Variant Calling, Annotation, and Filtering in Breast Tumor RNA Sequencing Datasets

SNIC 2018/6-34


SNIC Small Compute

Principal Investigator:

Christian Brueffer


Lunds universitet

Start Date:


End Date:


Primary Classification:

30203: Cancer and Oncology



Breast cancer is the most common kind of cancer in women. Tumors are caused by germline and somatic mutations that lead to deregulated cell processes which allow unregulated growth.

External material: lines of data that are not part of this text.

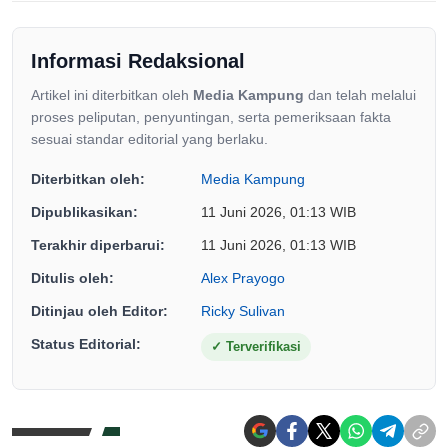
Informasi Redaksional
Artikel ini diterbitkan oleh
Media Kampung
dan telah melalui
proses peliputan, penyuntingan, serta pemeriksaan fakta
sesuai standar editorial yang berlaku.
Diterbitkan oleh:
Media Kampung
Dipublikasikan:
11 Juni 2026, 01:13 WIB
Terakhir diperbarui:
11 Juni 2026, 01:13 WIB
Ditulis oleh:
Alex Prayogo
Ditinjau oleh Editor:
Ricky Sulivan
Status Editorial:
✓
Terverifikasi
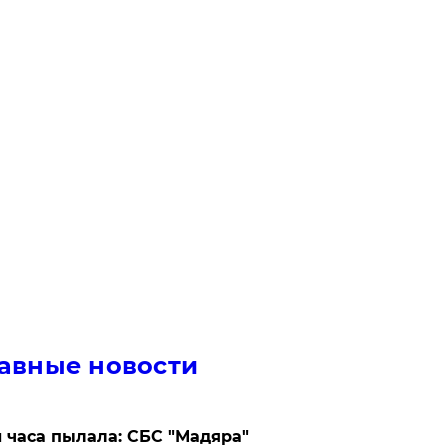
авные новости
 часа пылала: СБС "Мадяра"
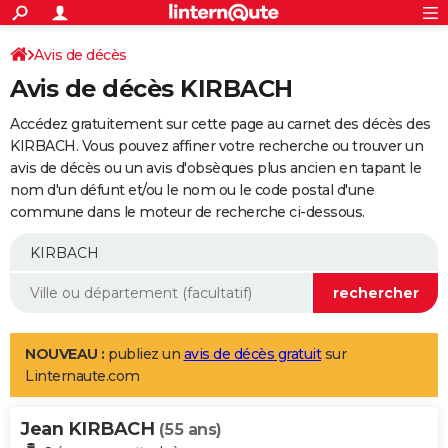
ACTUALITÉS
Connexion
S'inscrire
Avis de décès
Rechercher
Société
Education
Villes
Politique
Faits Divers
Monde
+
SPORT
Avis de décès KIRBACH
Football
Cyclisme
Forum
Coupe du monde 2026
Tennis
Rugby
CULTURE
Accédez gratuitement sur cette page au carnet des décès des
TNT
Cinéma
Musique
Programme TV
Streaming
Sorties cinéma
+
KIRBACH. Vous pouvez affiner votre recherche ou trouver un
FINANCE
avis de décès ou un avis d'obsèques plus ancien en tapant le
Impôts
Immobilier
Banque
Crédit
Retraite
Epargne
Risques naturels par ville
Assurance
AUTO
nom d'un défunt et/ou le nom ou le code postal d'une
commune dans le moteur de recherche ci-dessous.
Réserver un essai
Berlines
Forum auto
Essais
Citadines
SUV
+
HIGH-TECH
Meilleur smartphone
Ordinateurs
Guide high-tech
Mobiles
Internet
Jeux vidéo
+
BRICOLAGE
Aménagement intérieur
Cuisine
Jardinage
+
Forum
Extérieur
Salle de bains
Rangement
WEEK-END
Escapades
Expositions
Week-end nature
Guides de France
Patrimoine
Musées
+
LIFESTYLE
NOUVEAU :
publiez un
avis de décès gratuit
sur
Linternaute.com
Bien-être
Mode
+
Art de vivre
Loisirs
Modes de vie
SANTE
Jean KIRBACH
Guide de la santé
Médicaments
+
Alimentation
Maladies
Sommeil
(55 ans)
VOYAGE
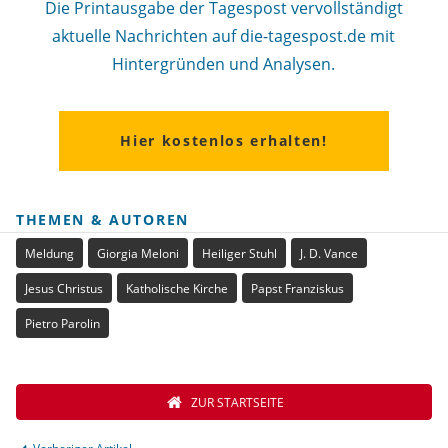
Die Printausgabe der Tagespost vervollständigt
aktuelle Nachrichten auf die-tagespost.de mit
Hintergründen und Analysen.
Hier kostenlos erhalten!
THEMEN & AUTOREN
Meldung
Giorgia Meloni
Heiliger Stuhl
J. D. Vance
Jesus Christus
Katholische Kirche
Papst Franziskus
Pietro Parolin
ZUR STARTSEITE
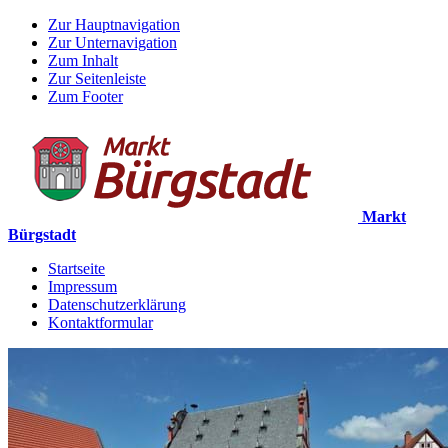
Zur Hauptnavigation
Zur Unternavigation
Zum Inhalt
Zur Seitenleiste
Zum Footer
Markt
Bürgstadt
Startseite
Impressum
Datenschutzerklärung
Kontaktformular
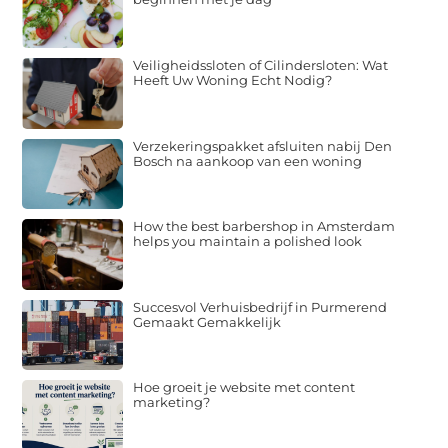
Veiligheidssloten of Cilindersloten: Wat
Heeft Uw Woning Echt Nodig?
Verzekeringspakket afsluiten nabij Den
Bosch na aankoop van een woning
How the best barbershop in Amsterdam
helps you maintain a polished look
Succesvol Verhuisbedrijf in Purmerend
Gemaakt Gemakkelijk
Hoe groeit je website met content
marketing?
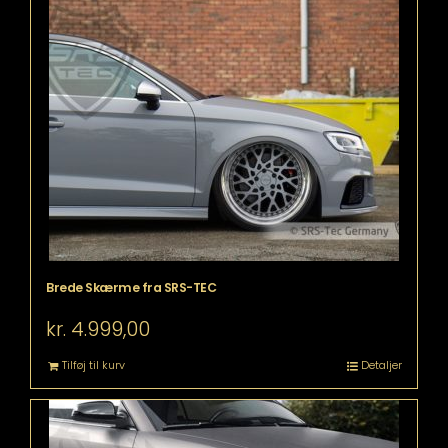
Brede Skærme fra SRS-TEC
kr.
4.999,00
Tilføj til kurv
Detaljer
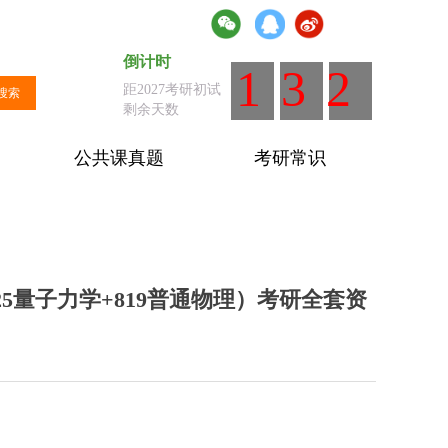
倒计时
倒计时
：距离全国统考剩余天数
132
距2027考研初试
搜索
剩余天数
公共课真题
考研常识
25量子力学+819普通物理）考研全套资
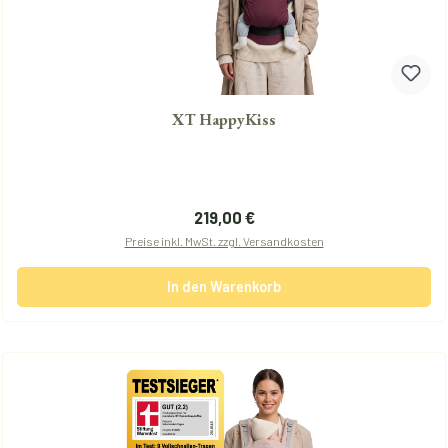
XT HappyKiss
Regulärer Preis:
219,00 €
Preise inkl. MwSt. zzgl. Versandkosten
In den Warenkorb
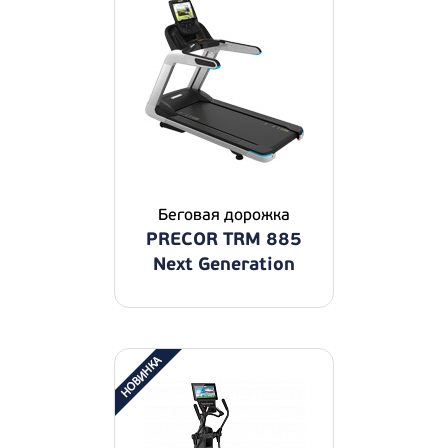
Беговая дорожка
PRECOR TRM 885
Next Generation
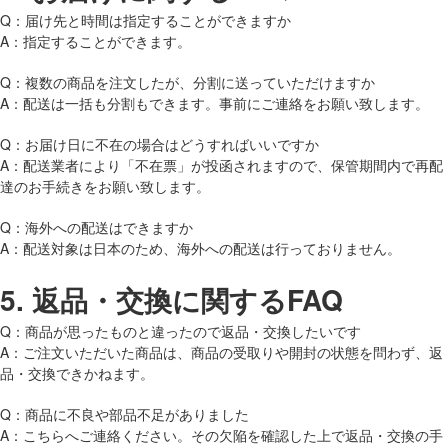
Q：届け先と時間は指定することができますか
A：指定することができます。
Q：複数の商品を注文したが、分割に送っていただけますか
A：配送は一括も分割もできます。事前にご連絡をお願い致します。
Q：お届け日に不在の場合はどうすればいいですか
A：配送業者により「不在票」が投函されますので、保管期間内で再配
達のお手続きをお願い致します。
Q：海外への配送はできますか
A：配送対象は日本のため、海外への配送は行っておりません。
5.
返品・交換に関するFAQ
Q：商品が思ったものと違ったので返品・交換したいです
A：ご注文いただいた商品は、商品の受取りや開封の状態を問わず、返
品・交換できかねます。
Q：商品に不良や部品不足がありました
A：こちらへご連絡ください。その欠陥を確認した上で返品・交換の手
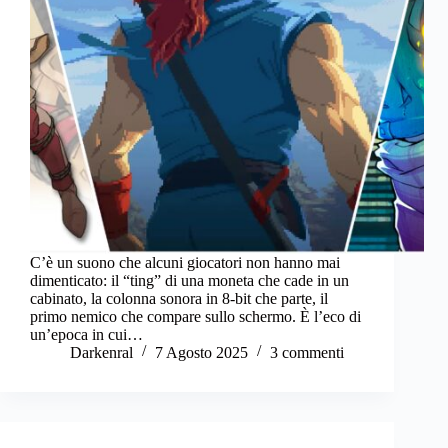
C’è un suono che alcuni giocatori non hanno mai
dimenticato: il “ting” di una moneta che cade in un
cabinato, la colonna sonora in 8‑bit che parte, il
primo nemico che compare sullo schermo. È l’eco di
un’epoca in cui…
Darkenral
7 Agosto 2025
3 commenti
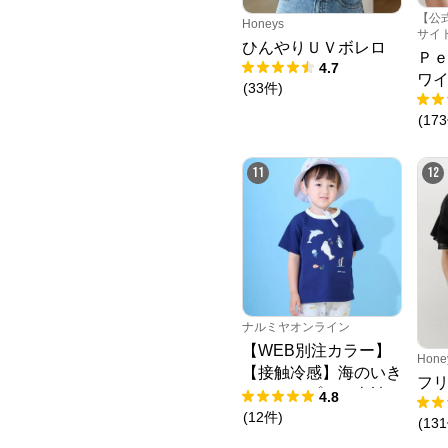
【公
Honeys
サイ
ひんやりＵＶボレロ
Ｐ
4.7
ワ
(
33
件
)
(
173
11
12
ナルミヤオンライン
【WEB別注カラー】
Hone
【接触冷感】海のいき
フ
ものアップリケ半袖T
4.8
シャツ
(
12
件
)
(
131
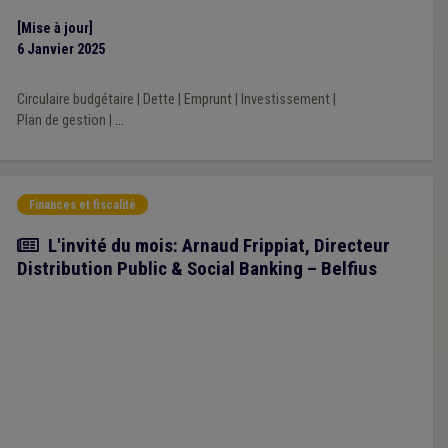
15,5 % pour les communes sous plan de gestion.
[Mise à jour]
6 Janvier 2025
Circulaire budgétaire
|
Dette
|
Emprunt
|
Investissement
|
Plan de gestion
|
...
Finances et fiscalité
Article
L'invité du mois: Arnaud Frippiat, Directeur
Distribution Public & Social Banking – Belfius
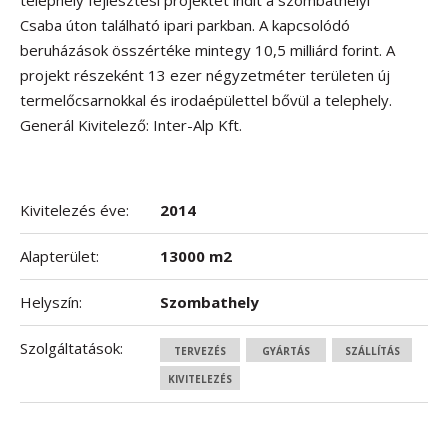
telephely fejlesztési projektet indít a szombathelyi
Csaba úton található ipari parkban. A kapcsolódó
beruházások összértéke mintegy 10,5 milliárd forint. A
projekt részeként 13 ezer négyzetméter területen új
termelőcsarnokkal és irodaépülettel bővül a telephely.
Generál Kivitelező: Inter-Alp Kft.
Kivitelezés éve:
2014
Alapterület:
13000 m2
Helyszín:
Szombathely
Szolgáltatások:
TERVEZÉS
GYÁRTÁS
SZÁLLÍTÁS
KIVITELEZÉS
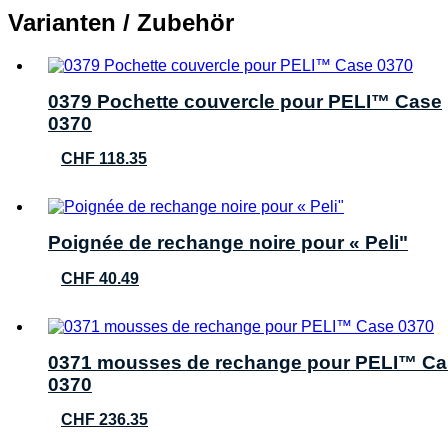
Varianten / Zubehör
0379 Pochette couvercle pour PELI™ Case
0370
CHF
118.35
Poignée de rechange noire pour « Peli"
CHF
40.49
0371 mousses de rechange pour PELI™ Ca
0370
CHF
236.35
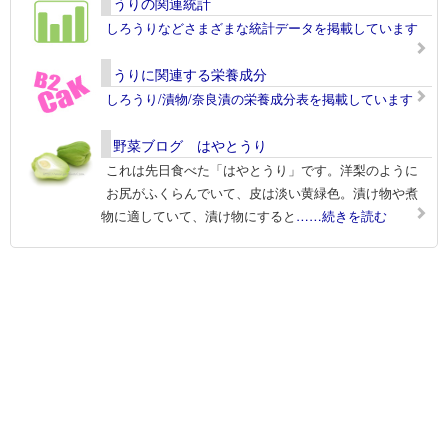
うりの関連統計
しろうりなどさまざまな統計データを掲載しています
うりに関連する栄養成分
しろうり/漬物/奈良漬の栄養成分表を掲載しています
野菜ブログ はやとうり
これは先日食べた「はやとうり」です。洋梨のように
お尻がふくらんでいて、皮は淡い黄緑色。漬け物や煮
物に適していて、漬け物にすると
……続きを読む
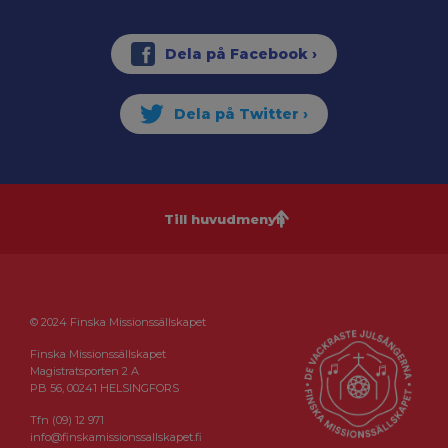
Till huvudmenyn
© 2024 Finska Missionssällskapet
Finska Missionssällskapet
Magistratsporten 2 A
PB 56, 00241 HELSINGFORS
Tfn (09) 12 971
info@finskamissionssallskapet.fi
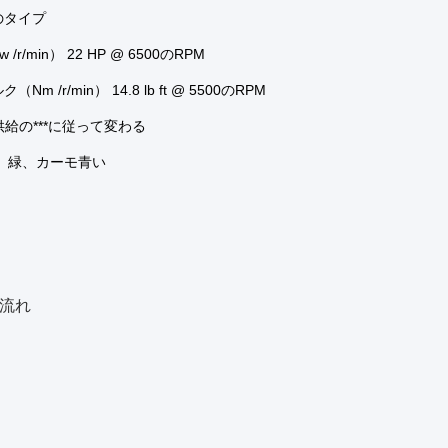
のタイプ
/r/min） 22 HP @ 6500のRPM
Nm /r/min） 14.8 lb ft @ 5500のRPM
は供給の***に従って変わる
い、緑、カーモ青い
、流れ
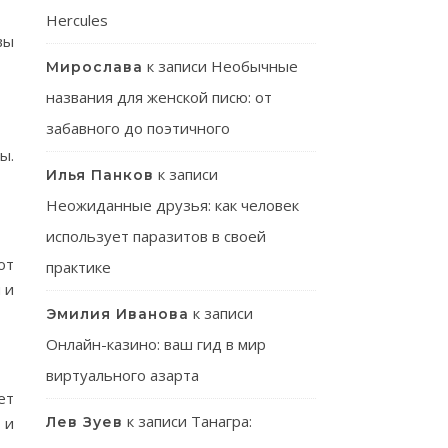
Hercules
вы
к записи
Необычные
Мирослава
названия для женской писю: от
забавного до поэтичного
ы.
к записи
Илья Панков
Неожиданные друзья: как человек
использует паразитов в своей
от
практике
 и
к записи
Эмилия Иванова
Онлайн-казино: ваш гид в мир
виртуального азарта
ет
к записи
Танагра:
 и
Лев Зуев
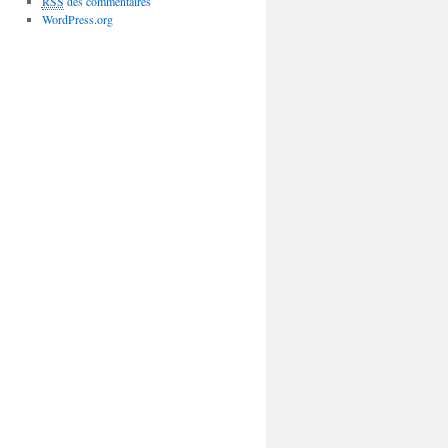
RSS
des commentaires
WordPress.org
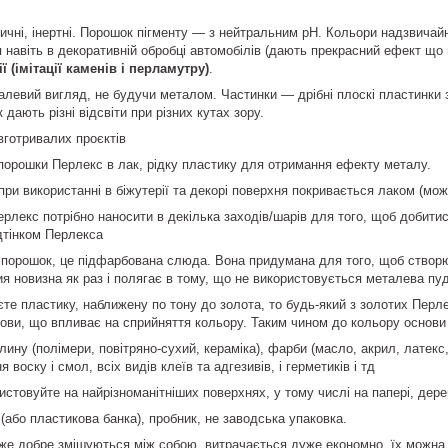
сичні, інертні. Порошок пігменту ― з нейтральним рН. Кольори надзвичай
навіть в декоративній обробці автомобілів (дають прекрасний ефект що 
ї (імітації каменів і перламутру)
.
алевий вигляд, не будучи металом. Частинки ― дрібні плоскі пластинки 
 дають різні відсвіти при різних кутах зору.
вготривалих проєктів
орошки Перлекс в лак, рідку пластику для отримання ефекту металу.
при використанні в біжутерії та декорі поверхня покривається лаком (мо
Перлекс потрібно наносити в декілька заходів/шарів для того, щоб добит
дтінком Перлекса
 порошок, це підфарбована слюда. Вона придумана для того, щоб створюв
чия новизна як раз і полягає в тому, що не використовується металева пу
те пластику, наближену по тону до золота, то будь-який з золотих Перл
нови, що впливає на сприйняття кольору. Таким чином до кольору основи 
ину (полімери, повітряно-сухий, кераміка), фарби (масло, акрил, латекс, 
 воску і смол, всіх видів клеїв та адгезивів, і герметиків і тд
стовуйте на найрізноманітніших поверхнях, у тому числі на папері, дереві,
(або пластикова банка), пробник, не заводська упаковка.
же добре змішуються між собою, витрачається дуже економно, їх можна 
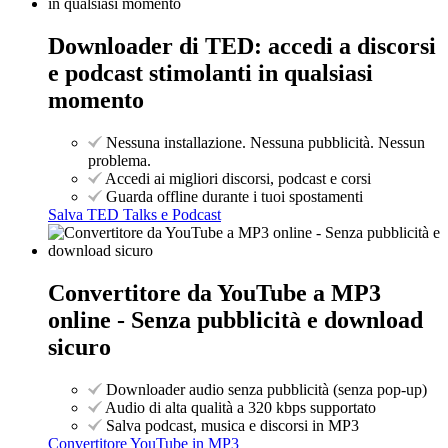
Downloader di TED: accedi a discorsi
e podcast stimolanti in qualsiasi
momento
Nessuna installazione. Nessuna pubblicità. Nessun
problema.
Accedi ai migliori discorsi, podcast e corsi
Guarda offline durante i tuoi spostamenti
Salva TED Talks e Podcast
Convertitore da YouTube a MP3
online - Senza pubblicità e download
sicuro
Downloader audio senza pubblicità (senza pop-up)
Audio di alta qualità a 320 kbps supportato
Salva podcast, musica e discorsi in MP3
Convertitore YouTube in MP3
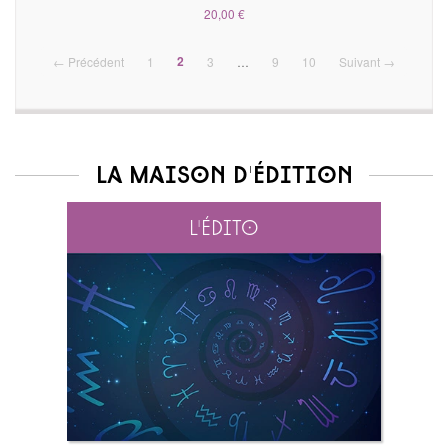
20,00 €
(current)
2
← Précédent
1
3
…
9
10
Suivant →
La maison d'édition
L'édito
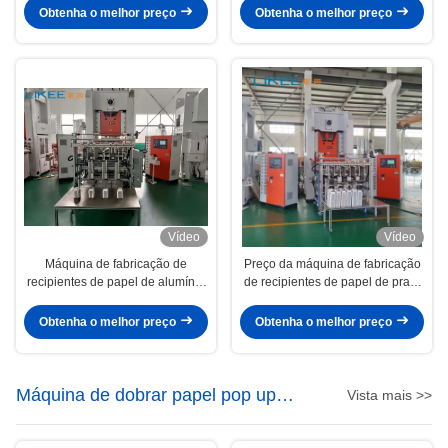
Making
Obtenha o melhor preço
Obtenha o melhor preço
Vídeo
Vídeo
Máquina de fabricação de
Preço da máquina de fabricação
recipientes de papel de alumínio
de recipientes de papel de prata
de prata de 80 toneladas
eficientes com uma máquina e
equipada com motor Siemens
um trabalho
Obtenha o melhor preço
Obtenha o melhor preço
Máquina de dobrar papel pop up
Vista mais >>
WAX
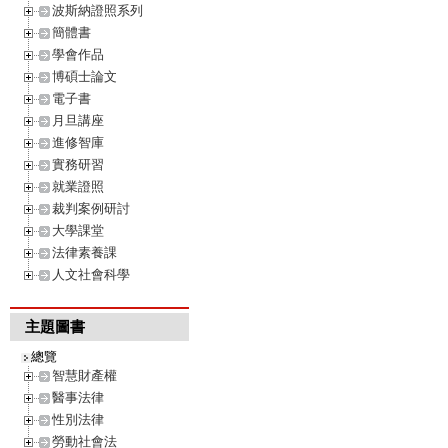
波斯納證照系列
簡體書
學會作品
博碩士論文
電子書
月旦講座
進修智庫
實務研習
就業證照
裁判案例研討
大學課堂
法律素養課
人文社會科學
主題圖書
總覽
智慧財產權
醫事法律
性別法律
勞動社會法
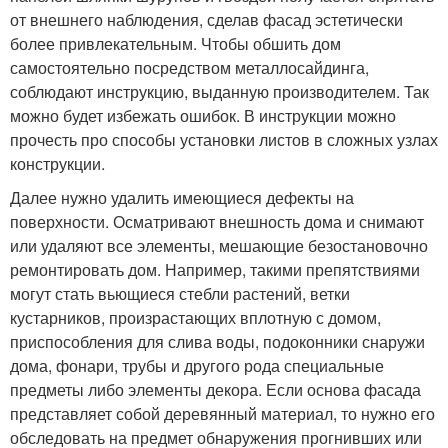
от внешнего наблюдения, сделав фасад эстетически
более привлекательным. Чтобы обшить дом
самостоятельно посредством металлосайдинга,
соблюдают инструкцию, выданную производителем. Так
можно будет избежать ошибок. В инструкции можно
прочесть про способы установки листов в сложных узлах
конструкции.
Далее нужно удалить имеющиеся дефекты на
поверхности. Осматривают внешность дома и снимают
или удаляют все элементы, мешающие безостановочно
ремонтировать дом. Например, такими препятствиями
могут стать вьющиеся стебли растений, ветки
кустарников, произрастающих вплотную с домом,
приспособления для слива воды, подоконники снаружи
дома, фонари, трубы и другого рода специальные
предметы либо элементы декора. Если основа фасада
представляет собой деревянный материал, то нужно его
обследовать на предмет обнаружения прогнивших или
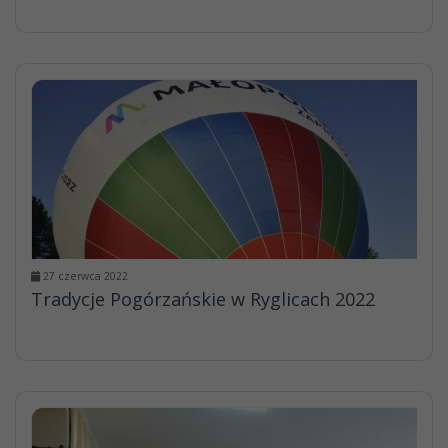
27 czerwca 2022
Tradycje Pogórzańskie w Ryglicach 2022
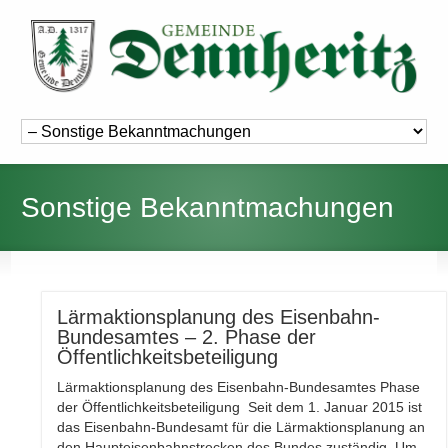
Sonstige Bekanntmachungen
Lärmaktionsplanung des Eisenbahn-
Bundesamtes – 2. Phase der
Öffentlichkeitsbeteiligung
Lärmaktionsplanung des Eisenbahn-Bundesamtes Phase
der Öffentlichkeitsbeteiligung Seit dem 1. Januar 2015 ist
das Eisenbahn-Bundesamt für die Lärmaktionsplanung an
den Haupteisenbahnstrecken des Bundes zuständig. Um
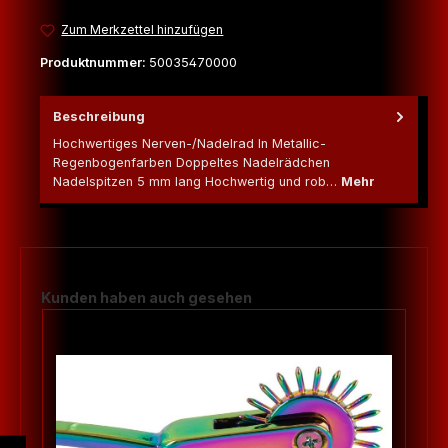
Zum Merkzettel hinzufügen
Produktnummer:
50035470000
Beschreibung
Hochwertiges Nerven-/Nadelrad In Metallic-
Regenbogenfarben Doppeltes Nadelrädchen
Nadelspitzen 5 mm lang Hochwertig und rob…
Mehr
Produktgalerie überspringen
Kunden haben auch gesehen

The Sweden Cancerome Analysis Network - Breast (SCAN-B) initiative was launched in 2010 to prospectively collect breast cancer biomaterial for molecular research and to develop, validate and implement new biomarkers for improved breast cancer care (Saal et al, Genome Medicine 2015). Sequencing of DNA, either in a deep high-throughput fashion or via Sanger sequencing, is the gold standard for mutation detection. In the SCAN-B project each patient tumor is currently analyzed by RNA sequencing. Calling of genomic variants in RNA-seq data is limited to expressed regions of the genome and is complicated by the complex nature of the transcriptome and splice variants. The overall aim of this project (PI: Lao Saal) is to determine the mutational portraits of breast cancer within the SCAN-B project and relate this information to tumor phenotypes and patient and clinical features such as survival. For this purpose we have generated variant calls from a large set of breast tumors. In this Small Project, we intend to annotate our variant calls using information from a variety of databases, and develop filters to eliminate false positive calls from our dataset.